[Records from a collection]

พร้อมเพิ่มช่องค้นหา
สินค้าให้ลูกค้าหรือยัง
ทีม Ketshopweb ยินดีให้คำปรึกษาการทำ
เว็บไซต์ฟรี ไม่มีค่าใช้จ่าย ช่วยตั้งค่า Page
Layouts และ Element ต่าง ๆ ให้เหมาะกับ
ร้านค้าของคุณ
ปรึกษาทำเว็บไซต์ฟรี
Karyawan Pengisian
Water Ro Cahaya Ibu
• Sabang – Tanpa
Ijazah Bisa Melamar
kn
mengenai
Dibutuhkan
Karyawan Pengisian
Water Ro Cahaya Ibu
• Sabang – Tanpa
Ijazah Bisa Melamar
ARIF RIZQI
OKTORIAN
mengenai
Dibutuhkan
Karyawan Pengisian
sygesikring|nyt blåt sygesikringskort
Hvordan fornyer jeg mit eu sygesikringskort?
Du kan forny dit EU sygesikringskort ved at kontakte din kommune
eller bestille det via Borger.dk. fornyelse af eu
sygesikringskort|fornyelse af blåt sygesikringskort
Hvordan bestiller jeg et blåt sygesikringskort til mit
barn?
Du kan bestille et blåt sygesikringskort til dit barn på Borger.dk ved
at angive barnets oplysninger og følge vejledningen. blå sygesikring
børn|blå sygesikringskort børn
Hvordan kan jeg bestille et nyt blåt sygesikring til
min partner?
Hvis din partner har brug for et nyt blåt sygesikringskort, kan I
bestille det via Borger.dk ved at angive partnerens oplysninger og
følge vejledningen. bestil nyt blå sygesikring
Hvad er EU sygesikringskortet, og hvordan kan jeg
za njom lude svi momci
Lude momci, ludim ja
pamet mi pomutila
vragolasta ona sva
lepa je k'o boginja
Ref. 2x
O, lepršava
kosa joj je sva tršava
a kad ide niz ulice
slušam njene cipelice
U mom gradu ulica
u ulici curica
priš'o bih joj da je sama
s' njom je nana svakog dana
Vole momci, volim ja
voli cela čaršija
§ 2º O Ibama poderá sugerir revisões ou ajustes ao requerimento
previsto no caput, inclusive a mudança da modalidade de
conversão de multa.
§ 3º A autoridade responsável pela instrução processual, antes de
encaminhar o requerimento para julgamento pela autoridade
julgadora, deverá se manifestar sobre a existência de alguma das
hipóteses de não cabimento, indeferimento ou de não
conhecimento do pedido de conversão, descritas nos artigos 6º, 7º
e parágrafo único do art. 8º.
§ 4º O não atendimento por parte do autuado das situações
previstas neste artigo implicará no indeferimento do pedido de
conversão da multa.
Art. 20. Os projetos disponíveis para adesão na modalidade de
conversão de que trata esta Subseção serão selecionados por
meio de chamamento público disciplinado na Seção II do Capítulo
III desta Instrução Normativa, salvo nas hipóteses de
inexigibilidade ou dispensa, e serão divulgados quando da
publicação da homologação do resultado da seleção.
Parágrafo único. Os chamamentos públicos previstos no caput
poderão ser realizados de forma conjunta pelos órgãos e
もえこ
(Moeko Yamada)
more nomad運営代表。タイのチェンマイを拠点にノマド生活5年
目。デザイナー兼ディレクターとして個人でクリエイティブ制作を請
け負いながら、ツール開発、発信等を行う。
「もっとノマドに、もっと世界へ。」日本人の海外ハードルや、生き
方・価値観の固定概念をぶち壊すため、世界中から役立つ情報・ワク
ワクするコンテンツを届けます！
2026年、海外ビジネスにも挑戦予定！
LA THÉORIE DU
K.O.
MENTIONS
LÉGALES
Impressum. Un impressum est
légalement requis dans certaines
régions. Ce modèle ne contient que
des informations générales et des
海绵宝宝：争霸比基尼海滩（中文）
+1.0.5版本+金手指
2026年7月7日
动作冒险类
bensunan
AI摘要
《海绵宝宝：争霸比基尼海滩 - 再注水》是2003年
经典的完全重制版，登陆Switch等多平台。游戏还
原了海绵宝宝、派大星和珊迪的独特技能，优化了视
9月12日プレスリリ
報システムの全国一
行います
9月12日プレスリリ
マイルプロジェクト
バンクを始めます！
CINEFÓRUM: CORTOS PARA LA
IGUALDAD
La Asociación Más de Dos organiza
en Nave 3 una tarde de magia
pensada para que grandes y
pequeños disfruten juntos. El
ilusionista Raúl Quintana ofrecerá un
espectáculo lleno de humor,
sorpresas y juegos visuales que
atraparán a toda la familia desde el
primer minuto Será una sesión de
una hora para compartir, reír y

**TASK DESCRIPTION:** Provide the number of lines in the entries above on which the string "autoridade" is found, and no other text.

**ANSWER SPACE:** 2